Although there are several tasks left ahead and limitations, this study, based on a large number of PDD children, demonstrated the usefulness of the CARS-TV to screen/diagnose PDD and autistic disorder. Given recent epidemiological studies reporting high prevalence rates of autism,21–23 Asperger's syndrome,24 and PDD22 and growing recognition of the importance of early intervention for PDD infants,26 the CARS-TV is a useful instrument in the field of developmental disorders.
The CARS-TV differentiated PDD from non-PDD MR at a cut-off of 25.5/26 and differentiated autistic disorder from PDDNOS at a cut-off of 30/30.5. Despite some limitations, CARS-TV is a useful instrument to screen/diagnose PDD and autistic disorder and to supplement DSM-IV or ICD-10 diagnosis.

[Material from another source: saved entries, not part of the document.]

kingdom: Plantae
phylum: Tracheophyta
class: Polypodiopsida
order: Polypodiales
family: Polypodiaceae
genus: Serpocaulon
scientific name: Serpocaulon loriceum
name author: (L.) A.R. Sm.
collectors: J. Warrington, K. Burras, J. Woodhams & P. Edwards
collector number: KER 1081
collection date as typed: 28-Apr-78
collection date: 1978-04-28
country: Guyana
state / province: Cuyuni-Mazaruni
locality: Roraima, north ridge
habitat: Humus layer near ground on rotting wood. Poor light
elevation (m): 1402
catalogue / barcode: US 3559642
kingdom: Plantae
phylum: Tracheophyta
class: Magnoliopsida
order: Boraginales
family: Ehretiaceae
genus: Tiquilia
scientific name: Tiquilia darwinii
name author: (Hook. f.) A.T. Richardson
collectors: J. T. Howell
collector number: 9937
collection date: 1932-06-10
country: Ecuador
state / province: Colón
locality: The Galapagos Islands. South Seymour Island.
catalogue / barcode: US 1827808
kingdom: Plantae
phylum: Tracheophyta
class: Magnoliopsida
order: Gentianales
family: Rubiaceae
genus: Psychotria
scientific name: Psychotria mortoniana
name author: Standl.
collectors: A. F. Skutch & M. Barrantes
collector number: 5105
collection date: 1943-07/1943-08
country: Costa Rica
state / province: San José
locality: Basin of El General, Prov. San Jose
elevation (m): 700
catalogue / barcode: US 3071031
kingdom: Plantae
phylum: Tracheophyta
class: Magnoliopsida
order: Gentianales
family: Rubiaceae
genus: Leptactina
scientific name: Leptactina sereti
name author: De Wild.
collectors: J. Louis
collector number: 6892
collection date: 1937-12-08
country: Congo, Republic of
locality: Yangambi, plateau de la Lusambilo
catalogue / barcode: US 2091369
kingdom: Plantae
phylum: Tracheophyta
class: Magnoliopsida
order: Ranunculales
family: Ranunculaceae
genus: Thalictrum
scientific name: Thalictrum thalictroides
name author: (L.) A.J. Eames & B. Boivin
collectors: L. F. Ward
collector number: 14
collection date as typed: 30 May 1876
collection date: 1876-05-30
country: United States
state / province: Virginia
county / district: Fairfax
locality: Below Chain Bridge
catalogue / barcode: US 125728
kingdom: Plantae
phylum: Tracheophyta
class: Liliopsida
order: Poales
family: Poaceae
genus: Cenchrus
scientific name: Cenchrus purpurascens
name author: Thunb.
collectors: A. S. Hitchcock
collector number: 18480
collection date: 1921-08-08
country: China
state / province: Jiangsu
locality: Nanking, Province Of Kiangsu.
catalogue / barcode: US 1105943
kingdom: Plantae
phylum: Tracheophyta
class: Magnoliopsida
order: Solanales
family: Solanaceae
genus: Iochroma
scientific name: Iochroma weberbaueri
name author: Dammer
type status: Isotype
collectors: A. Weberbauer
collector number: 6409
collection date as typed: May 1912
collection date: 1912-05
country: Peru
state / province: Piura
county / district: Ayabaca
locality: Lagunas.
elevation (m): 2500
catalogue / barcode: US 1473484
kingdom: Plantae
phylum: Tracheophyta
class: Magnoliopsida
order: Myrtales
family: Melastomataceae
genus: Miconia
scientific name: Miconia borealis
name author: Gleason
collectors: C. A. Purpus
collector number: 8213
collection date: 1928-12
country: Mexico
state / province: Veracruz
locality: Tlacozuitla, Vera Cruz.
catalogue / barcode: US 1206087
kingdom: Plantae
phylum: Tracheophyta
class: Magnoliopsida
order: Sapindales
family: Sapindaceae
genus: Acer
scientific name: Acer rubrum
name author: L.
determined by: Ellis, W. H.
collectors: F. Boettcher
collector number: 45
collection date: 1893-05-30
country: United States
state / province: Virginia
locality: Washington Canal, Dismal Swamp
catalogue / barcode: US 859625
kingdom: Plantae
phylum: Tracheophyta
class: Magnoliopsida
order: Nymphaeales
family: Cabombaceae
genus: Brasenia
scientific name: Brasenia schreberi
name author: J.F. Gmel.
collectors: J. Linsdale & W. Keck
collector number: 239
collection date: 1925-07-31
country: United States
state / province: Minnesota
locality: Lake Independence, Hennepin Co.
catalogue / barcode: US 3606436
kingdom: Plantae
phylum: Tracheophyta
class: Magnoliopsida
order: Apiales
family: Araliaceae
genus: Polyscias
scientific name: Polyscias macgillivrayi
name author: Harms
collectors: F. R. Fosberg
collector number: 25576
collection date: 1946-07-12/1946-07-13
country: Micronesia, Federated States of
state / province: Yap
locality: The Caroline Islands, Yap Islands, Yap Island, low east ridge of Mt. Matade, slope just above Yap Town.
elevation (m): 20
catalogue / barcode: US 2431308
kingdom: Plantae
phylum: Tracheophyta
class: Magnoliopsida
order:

This study was supported, in part, by the Research Grant (11A-6-14) for Nervous and Mental Disorders from the Ministry of Health, Labor and Welfare, Japan. We thank Ms Tomoko Nakano at the Nerima Welfare Center for Handicapped Persons, Ms Yoko Hayashi and Keiko Shimoyamada, RN at the Child Guidance Clinic affiliated with the National Welfare Foundation for Disabled Children, and Mr Hiromi Ishida at the Kawasaki Central District Center for Remedial Therapy for Handicapped Children for their assistance in data collection.